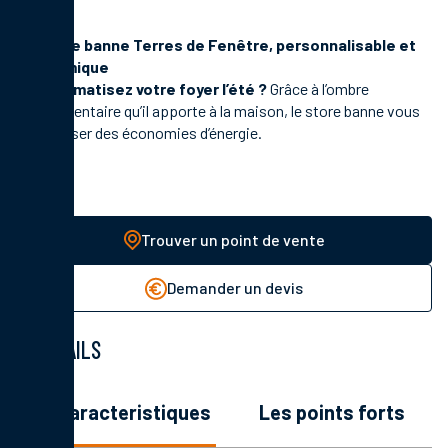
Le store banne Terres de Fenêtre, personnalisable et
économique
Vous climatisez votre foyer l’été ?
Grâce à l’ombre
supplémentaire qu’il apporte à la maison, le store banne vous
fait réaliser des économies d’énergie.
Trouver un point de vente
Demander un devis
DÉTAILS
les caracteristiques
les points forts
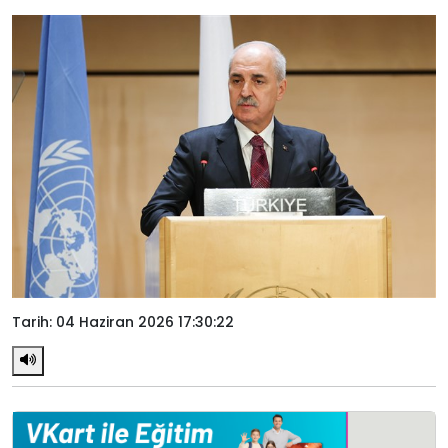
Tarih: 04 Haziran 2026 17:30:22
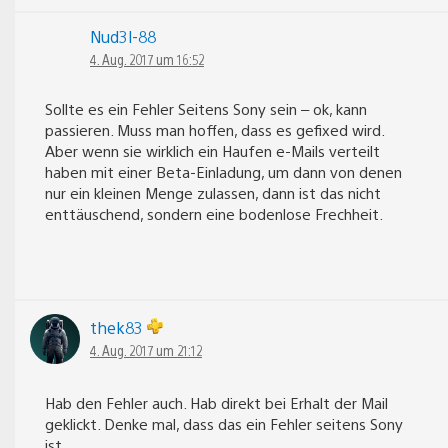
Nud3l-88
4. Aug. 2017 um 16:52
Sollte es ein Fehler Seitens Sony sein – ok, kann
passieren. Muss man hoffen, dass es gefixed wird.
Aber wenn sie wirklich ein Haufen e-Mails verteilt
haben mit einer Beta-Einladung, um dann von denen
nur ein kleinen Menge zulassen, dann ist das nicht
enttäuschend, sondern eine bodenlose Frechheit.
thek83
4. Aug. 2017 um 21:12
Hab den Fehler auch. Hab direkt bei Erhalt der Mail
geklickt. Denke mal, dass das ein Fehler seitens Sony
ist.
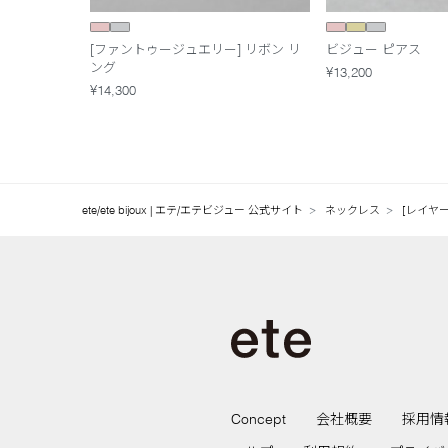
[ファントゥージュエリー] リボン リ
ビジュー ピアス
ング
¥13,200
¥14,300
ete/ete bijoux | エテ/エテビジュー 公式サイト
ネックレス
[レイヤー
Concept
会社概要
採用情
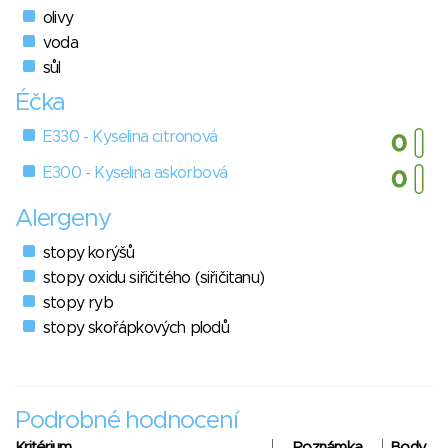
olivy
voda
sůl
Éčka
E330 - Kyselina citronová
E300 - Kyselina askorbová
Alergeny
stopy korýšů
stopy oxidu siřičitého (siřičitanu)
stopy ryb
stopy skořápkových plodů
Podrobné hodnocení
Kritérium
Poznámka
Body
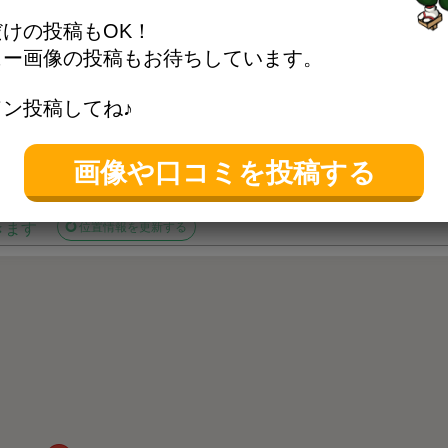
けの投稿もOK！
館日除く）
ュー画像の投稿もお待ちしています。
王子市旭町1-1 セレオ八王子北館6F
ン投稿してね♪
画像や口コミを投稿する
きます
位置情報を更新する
------------
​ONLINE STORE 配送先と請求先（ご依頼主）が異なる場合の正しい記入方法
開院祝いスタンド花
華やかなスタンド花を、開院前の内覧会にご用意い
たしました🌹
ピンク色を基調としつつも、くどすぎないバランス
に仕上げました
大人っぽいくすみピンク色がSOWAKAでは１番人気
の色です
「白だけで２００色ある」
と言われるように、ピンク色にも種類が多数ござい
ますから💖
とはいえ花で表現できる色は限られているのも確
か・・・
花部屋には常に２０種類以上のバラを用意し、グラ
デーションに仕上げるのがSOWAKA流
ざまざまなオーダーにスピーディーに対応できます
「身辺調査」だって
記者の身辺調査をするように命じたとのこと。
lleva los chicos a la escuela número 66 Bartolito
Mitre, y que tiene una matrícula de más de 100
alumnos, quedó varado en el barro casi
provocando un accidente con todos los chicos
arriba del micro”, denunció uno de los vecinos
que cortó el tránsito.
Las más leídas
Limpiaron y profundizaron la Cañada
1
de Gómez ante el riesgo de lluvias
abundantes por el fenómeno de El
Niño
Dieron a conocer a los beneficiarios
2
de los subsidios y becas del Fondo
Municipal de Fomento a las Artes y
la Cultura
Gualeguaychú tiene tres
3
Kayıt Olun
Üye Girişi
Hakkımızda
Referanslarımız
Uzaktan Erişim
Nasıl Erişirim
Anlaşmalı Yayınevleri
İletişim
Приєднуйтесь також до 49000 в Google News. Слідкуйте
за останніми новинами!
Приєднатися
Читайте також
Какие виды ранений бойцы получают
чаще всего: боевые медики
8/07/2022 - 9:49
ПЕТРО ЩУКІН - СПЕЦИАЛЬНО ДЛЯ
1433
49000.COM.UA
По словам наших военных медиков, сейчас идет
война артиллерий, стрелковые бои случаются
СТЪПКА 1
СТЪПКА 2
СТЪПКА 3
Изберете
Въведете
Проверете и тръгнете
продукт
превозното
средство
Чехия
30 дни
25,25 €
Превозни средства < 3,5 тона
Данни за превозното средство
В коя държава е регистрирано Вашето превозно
------------
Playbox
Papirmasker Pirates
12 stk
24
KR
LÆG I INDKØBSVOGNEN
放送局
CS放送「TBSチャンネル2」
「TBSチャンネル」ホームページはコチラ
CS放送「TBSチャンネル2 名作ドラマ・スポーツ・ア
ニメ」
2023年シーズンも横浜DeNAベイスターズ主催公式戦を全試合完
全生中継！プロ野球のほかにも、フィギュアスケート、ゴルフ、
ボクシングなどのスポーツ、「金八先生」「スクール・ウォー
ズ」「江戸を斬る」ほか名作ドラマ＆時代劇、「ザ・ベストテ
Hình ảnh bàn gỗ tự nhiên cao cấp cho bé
------------
WHAT YOU WILL DO: Looking at the data above, write out exactly the lines that start at the one containing "とはいえ花で表現できる色は限られているのも確" and end at the one containing "provocando un accidente con todos los chicos"; include both and nothing beyond.

SOLUTION BELOW:
とはいえ花で表現できる色は限られているのも確
か・・・
花部屋には常に２０種類以上のバラを用意し、グラ
デーションに仕上げるのがSOWAKA流
ざまざまなオーダーにスピーディーに対応できます
「身辺調査」だって
記者の身辺調査をするように命じたとのこと。
lleva los chicos a la escuela número 66 Bartolito
Mitre, y que tiene una matrícula de más de 100
alumnos, quedó varado en el barro casi
provocando un accidente con todos los chicos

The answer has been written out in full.